I am creating the role so it going to generate a “Not Found” error

joshua-millers-macbook-pro:chef jmiller$ knife role from file SAMPLE_ROLE.json
WARN: HTTP Request Returned 404 Not Found: Cannot load role SAMPLE_ROLE
WARN: Updated Role SAMPLE_ROLE!
joshua-millers-macbook-pro:chef jmiller$

Sample role created:

joshua-millers-macbook-pro:chef jmiller$ knife role list | grep SAMPLE
“SAMPLE_ROLE”,
joshua-millers-macbook-pro:chef jmiller$

Here is what we have:

joshua-millers-macbook-pro:chef jmiller$ knife role show SAMPLE_ROLE
{
“name”: “SAMPLE_ROLE”,
“default_attributes”: {
},
“json_class”: “Chef::Role”,
“run_list”: [

],
“description”: “All nodes wiil get this base”,
“chef_type”: “role”,
“override_attributes”: {
“authorization”: {
“sudo”: {
“groups”: [
“dev”
],
“users”: [

]
}
},
“chef”: {
“client_splay”: “20”,
“client_interval”: “900”,
“server_fqdn”: “chef.example.com”
},
“postfix”: {
“myorigin”: “mail.example.com”,
“relayhost”: “mailrelay.example.com”,
“mydomain”: “example.com”
},
“ntp”: {
“is_server”: false,
“service”: “ntpd”,
“servers”: [
“time01.example.com”,
“time02.example.com”
]
}
}
}
joshua-millers-macbook-pro:chef jmiller$

I update the role ( could be automated with a script ) and update chef

joshua-millers-macbook-pro:chef jmiller$ vi SAMPLE_ROLE.json

joshua-millers-macbook-pro:chef jmiller$ cat SAMPLE_ROLE.json
{
“name”: “SAMPLE_ROLE”,
“default_attributes”: {
},
“json_class”: “Chef::Role”,
“run_list”: [
],
“description”: “All nodes wiil get this base”,
“chef_type”: “role”,
“override_attributes”: {
“ntp”: {
“is_server”: false,
“service”: “ntpd”,
“servers”: [
“time01.example.com”,
“time02.example.com”
]
}
}
}
joshua-millers-macbook-pro:chef jmiller$ knife role from file SAMPLE_ROLE.json
WARN: Updated Role SAMPLE_ROLE!
joshua-millers-macbook-pro:chef jmiller$ knife role show SAMPLE_ROLE
{
“name”: “SAMPLE_ROLE”,
“default_attributes”: {
},
“json_class”: “Chef::Role”,
“run_list”: [

],
“description”: “All nodes wiil get this base”,
“chef_type”: “role”,
“override_attributes”: {
“ntp”: {
“is_server”: false,
“service”: “ntpd”,
“servers”: [
“time01.example.com”,
“time02.example.com”
]
}
}
}
joshua-millers-macbook-pro:chef jmiller$

It looks like we should be able to use the following to do the role edit on the chef server … or create another client pem for just this task …

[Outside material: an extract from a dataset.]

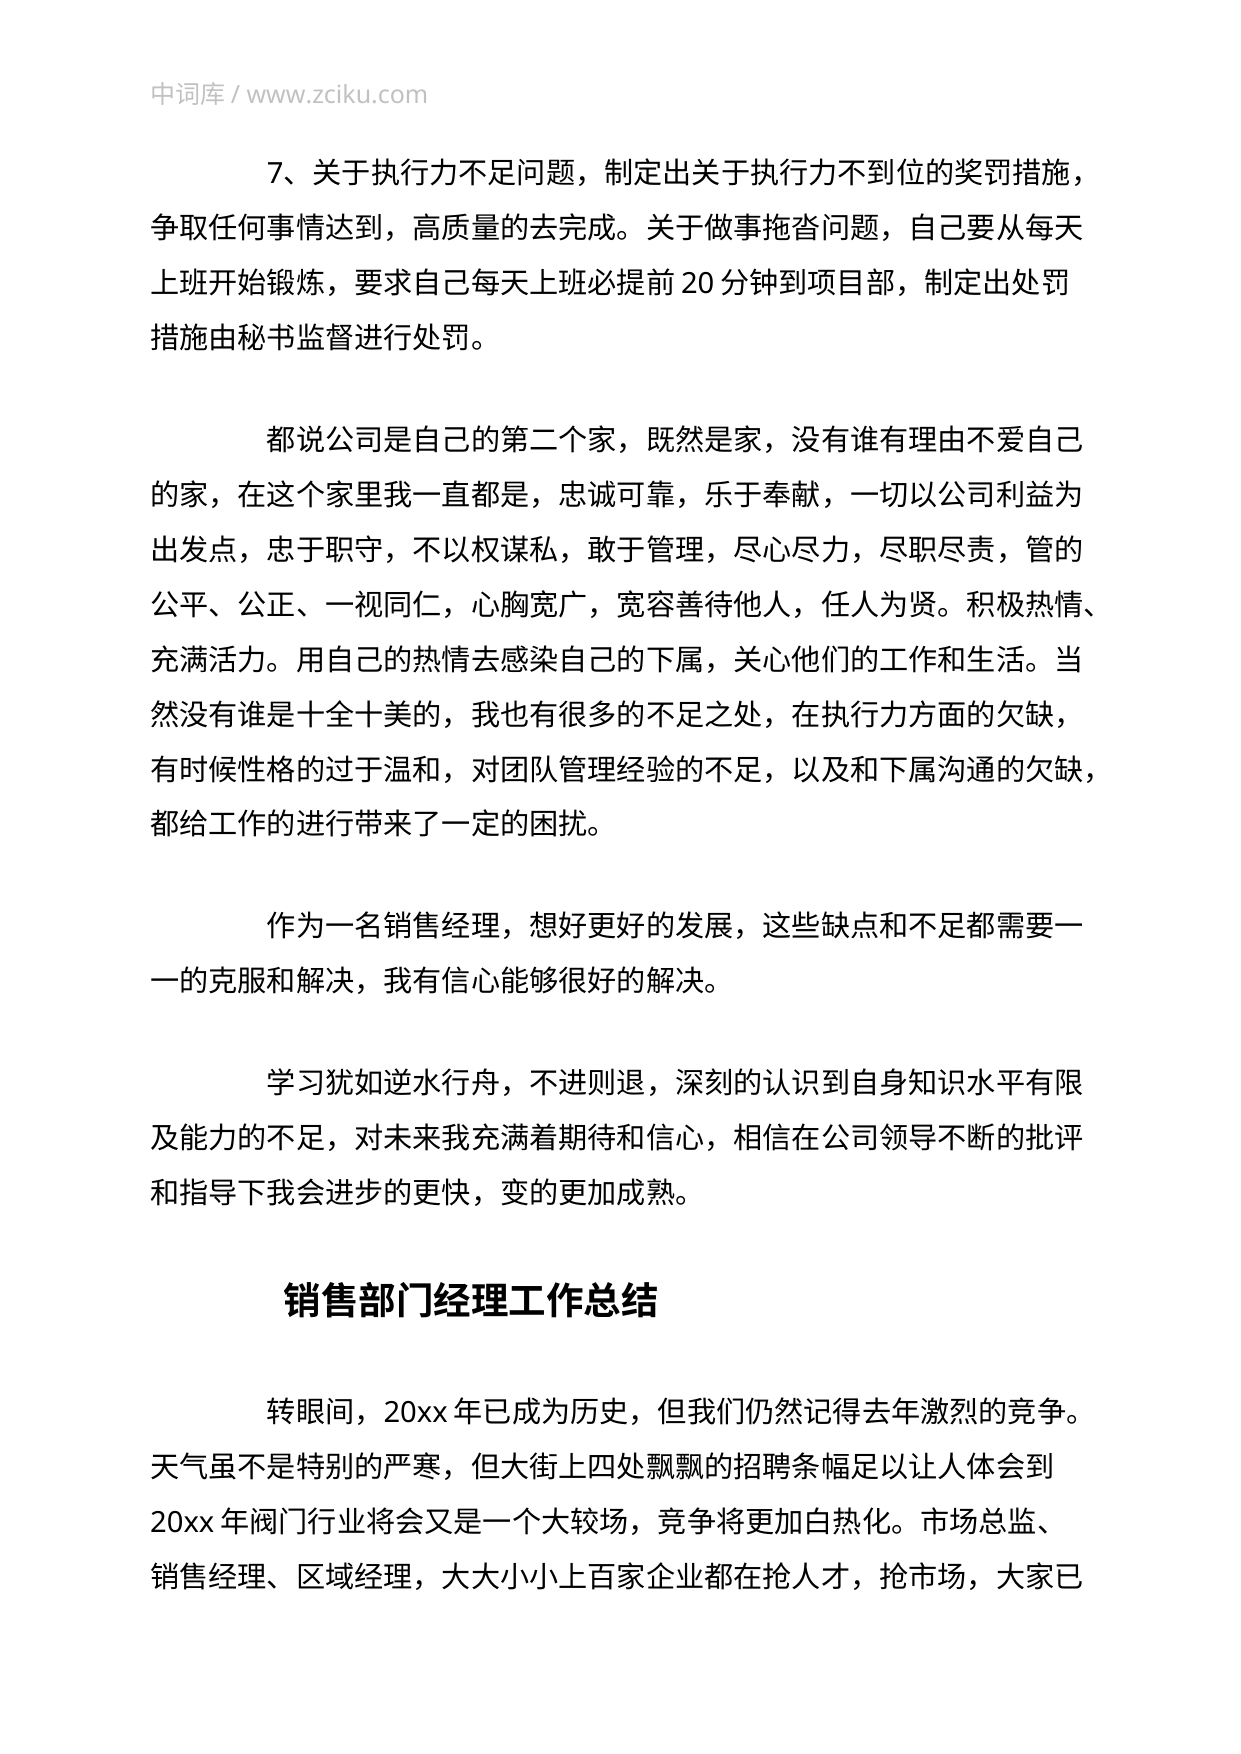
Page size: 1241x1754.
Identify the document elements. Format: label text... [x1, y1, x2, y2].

root@chef:~# knife role show SAMPLE_ROLE -s http://chef.example.com:4000 -u chef-webui -k /etc/chef/webui.pem
{
“name”: “SAMPLE_ROLE”,
“default_attributes”: {

},
“json_class”: “Chef::Role”,
“run_list”: [

],
“description”: “All nodes wiil get this base”,
“chef_type”: “role”,
“override_attributes”: {
“ntp”: {
“is_server”: false,
“service”: “ntpd”,
“servers”: [
“time01.example.com”,
“time02.example.com”
]
}
}
}
root@chef:~# knife role show SAMPLE_ROLE -s http://chef.example.com:4000 -u chef-webui -k /etc/chef/webui.pem > SAMPLE_ROLE.json
root@chef:~# vi SAMPLE_ROLE.json
root@chef:~# knife role from file SAMPLE_ROLE.json -s http://chef.example.com:4000 -u chef-webui -k /etc/chef/webui.pem
WARN: Updated Role SAMPLE_ROLE!
root@chef:~# knife role show SAMPLE_ROLE -s http://chef.example.com:4000 -u chef-webui -k /etc/chef/webui.pem
{
“name”: “SAMPLE_ROLE”,
“default_attributes”: {

},
“json_class”: “Chef::Role”,
“run_list”: [

],
“description”: “A sample role”,
“chef_type”: “role”,
“override_attributes”: {
“ntp”: {
“is_server”: false,
“service”: “ntpd”,
“servers”: [
“time01.example.com”,
“time02.example.com”
]
}
}
}
root@chef:~#